Molenwielen maken het mogelijk de beweging van de bovenas op het werktuig of de werktuigen van de molen over te brengen.
Er is geen standaard voor molenwielen omdat molens volgens streekgewoonten werden gebouwd.
De drie typen molenwielen zijn het kroonwiel, het kranswiel en de schijfloop (ook wel "rondsel" genoemd).
De steek is de afstand tussen twee kammen, gemeten van het midden (hart) van de kammen.
Soms is het aantal kammen tussen twee wielen niet op elkaar afgestemd. Vroeger werden onderdelen van afgebroken of niet meer in gebruik zijnde molens wel in andere molens gebruikt en kon het gebeuren dat je een kam te veel of te kort had in je tweedehandsje.
De spouwarm is net als de kruisarm een onderdeel van het bovenwiel. Bij een bovenwiel met kruisarmen zijn er vier kruisarmen in elkaar gewerkt. Bij een bovenwiel met spouwarmen zijn er twee kruisarmen en twee paren spouwarmen. De vier spouwarmen omklemmen de twee kruisarmen. Tussen de kruisarmen blijft een spleet open van ongeveer 2 cm, de spouw.
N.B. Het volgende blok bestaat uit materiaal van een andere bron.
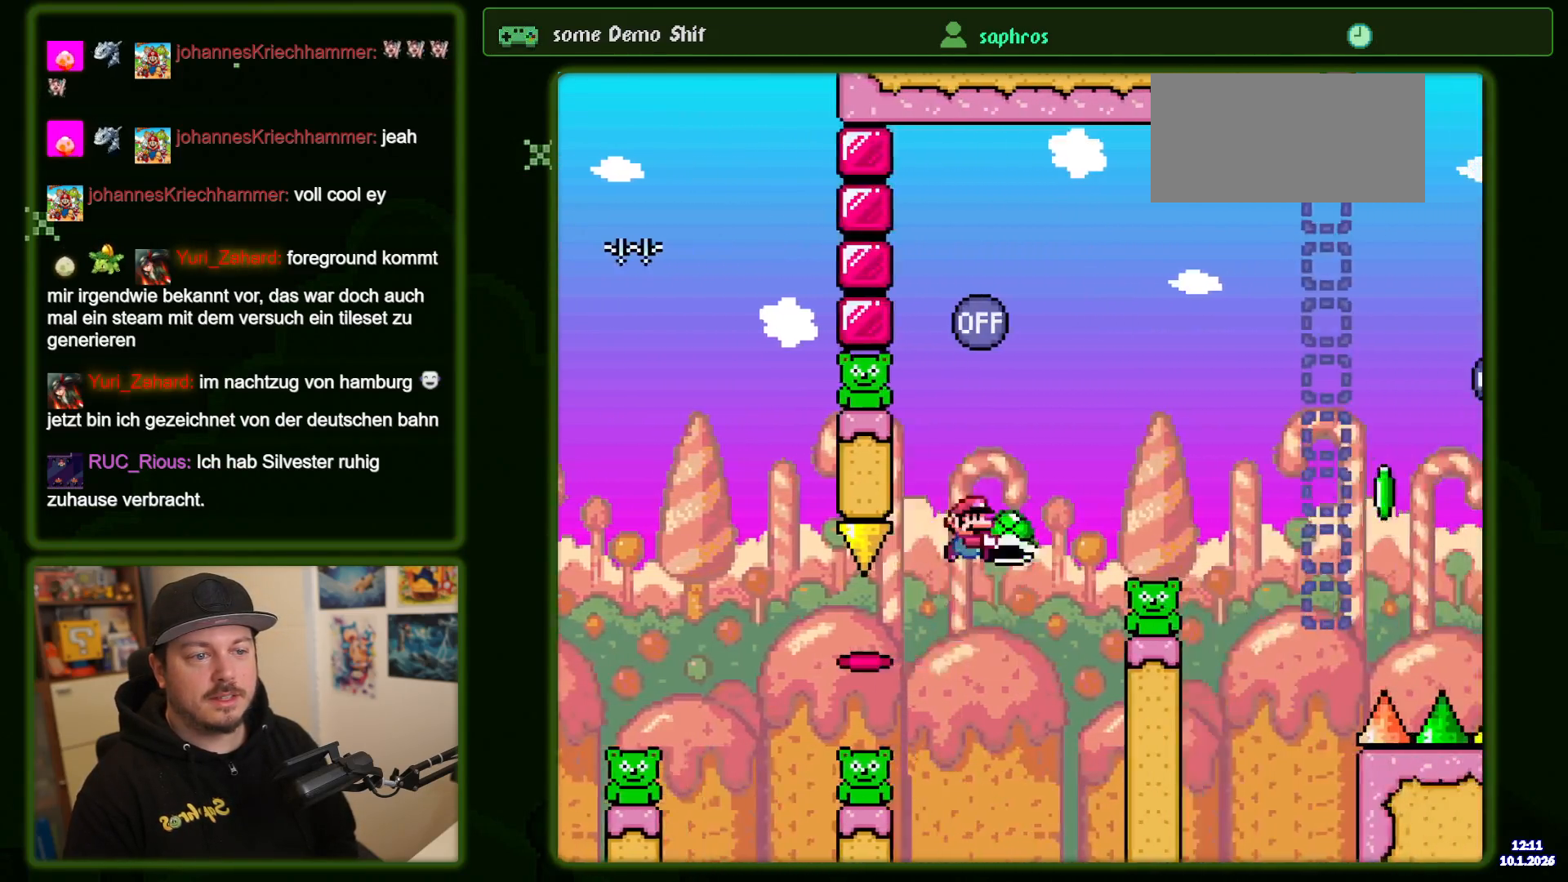
{"buttons": ["B", "Y", "DPAD_RIGHT"], "events": [[100, "B", "up"], [267, "B", "down"]]}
Armkammen zijn de kammen ter plaatse van de kruisarmen. Ze kunnen niet door het hele wiel heen steken, de kruisarm zit "in de weg". De kamstaarten van armkammen zijn korter en worden vanaf de voorzijde van het wiel geborgd. Schuin door de voorvelg steekt men een houten borgpen in de staart van een dergelijke kam. In de kruisarm is een gat geboord zodat je de armkam er met een pen, zo nodig, uit kunt tikken, uiteraard na eerst de borgpen te hebben uitgetrokken.
Je kunt schietstaven vier keer gebruiken: vier kanten aan de pen. De hele staaf omdraaien kan wél bij een gewone staaf, maar dat gaat niet bij een schietstaaf. Die heeft maar aan één kant een vierkante pen.
Niet elk rondsel is voorzien van schietstaven, want die hebben minder keermogelijkheden. De hele constructie is ook duurder, doordat de schietstaven met een (indertijd dure) metalen borgstrip moeten worden vastgezet.
De schietstaven zijn bedacht als werkbesparing. Bij het vervangen van staven (of het keren daarvan) moest het hele rondsel uit elkaar worden gehaald. Bij schietstaven hoefde dat niet. De schietstaven konden naderhand worden aangebracht door het bovenste vierkante gat om te boren tot een rond, conisch uitlopend gat waar de schietstaaf dan in viel en met een borgstrip geborgd werd.
De twee manieren om bij een takrad de kammen te borgen zijn ofwel met gebruik van vulstukken tussen de kammen (losse dammen) ofwel door de kammen in de beide velgen in te laten (vaste dammen).